2-Phenylacetylenesulfonamide (PAS) induces p53-independent apoptotic killing of B-chronic lymphocytic leukemia (CLL) cells.
Steele AJ., Prentice AG., Hoffbrand AV., Yogashangary BC., Hart SM., Lowdell MW., Samuel ER., North JM., Nacheva EP., Chanalaris A., Kottaridis P., Cwynarski K., Wickremasinghe RG.

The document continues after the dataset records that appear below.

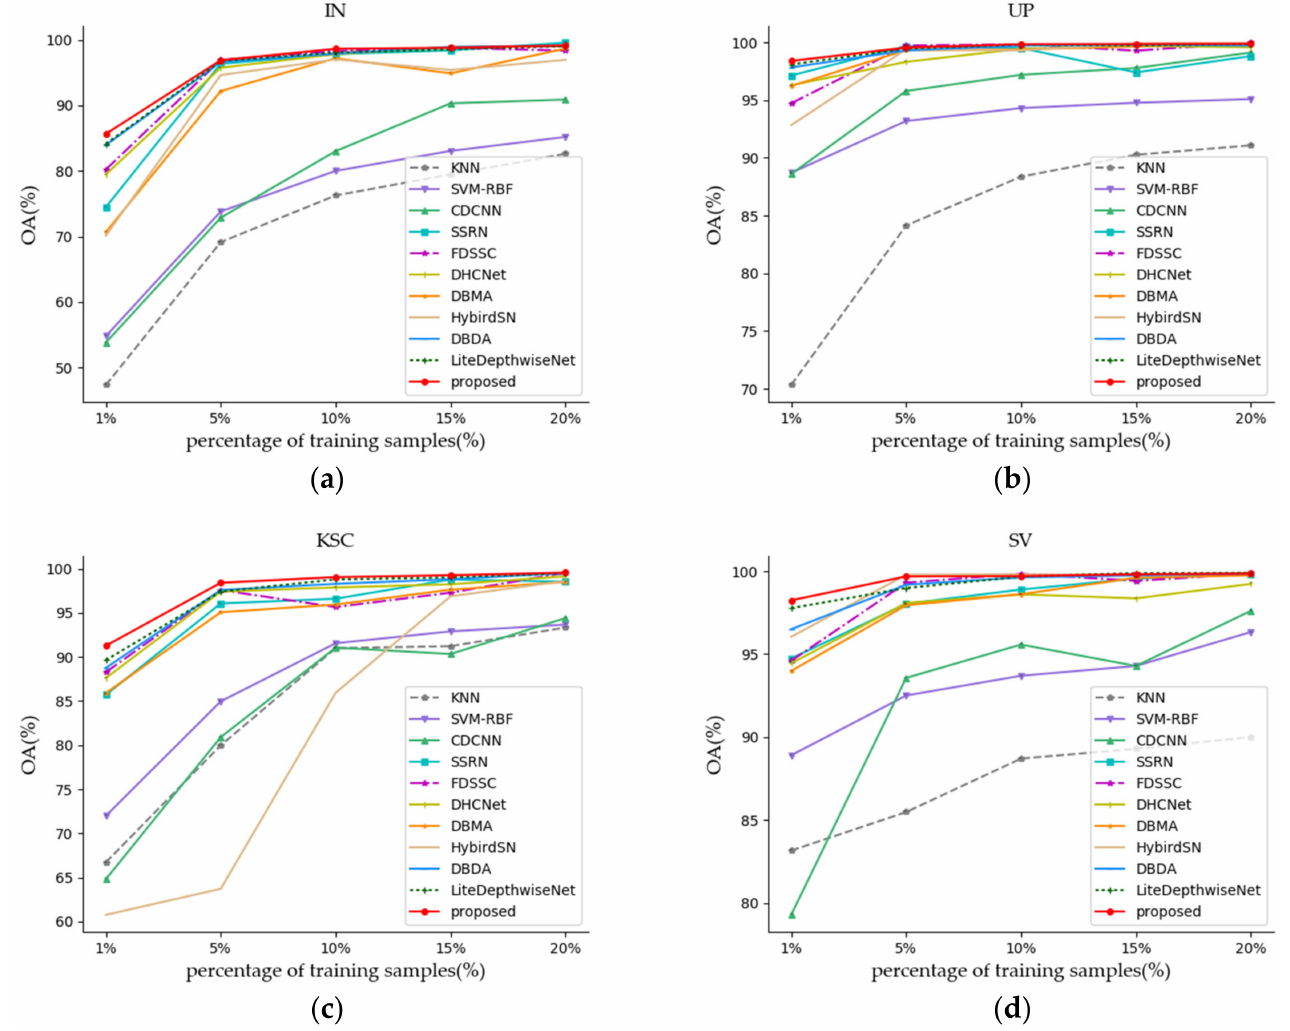
Figure 12. Classification results (OA%) with different amounts of training samples on four datasets. ( a ) IN. ( b ) UP. ( c ) KSC. ( d )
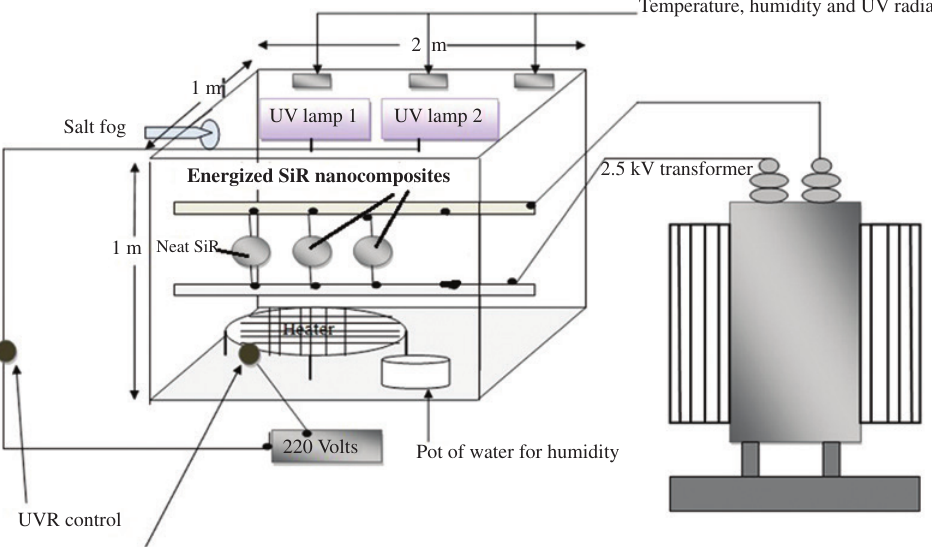
Figure 1: Accelerated multistress environmental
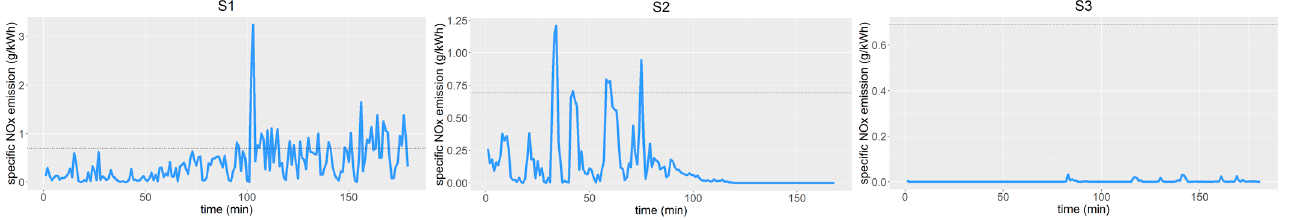
1 Table 6. Model evaluation.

We studied the actions of 2-phenylacetylenesulfonamide (PAS) on B-chronic lymphocytic leukemia (CLL) cells. PAS (5-20 microM) initiated apoptosis within 24 hours, with maximal death at 48 hours asassessed by morphology, cleavage of poly(ADP-ribose) polymerase (PARP), caspase 3 activation, and annexin V staining. PAS treatment induced Bax proapoptotic conformational change, Bax movement from the cytosol to the mitochondria, and cytochrome c release, indicating that PAS induced apoptosis via the mitochondrial pathway. PAS induced approximately 3-fold up-regulation of proapoptotic Noxa protein and mRNA levels. In addition, Noxa was found unexpectedly to be bound to Bcl-2 in PAS-treated cells. PAS treatment of CLL cells failed to up-regulate p53, suggesting that PAS induced apoptosis independently of p53. Furthermore, PAS induced apoptosis in CLL isolates with p53 gene deletion in more than 97% of cells. Normal B lymphocytes were as sensitive to PAS-induced Noxa up-regulation and apoptosis as were CLL cells. However, both T lymphocytes and bone marrow hematopoietic progenitor cells were relatively resistant to PAS. Our data suggest that PAS may represent a novel class of drug that induces apoptosis in CLL cells independently of p53 status by a mechanism involving Noxa up-regulation.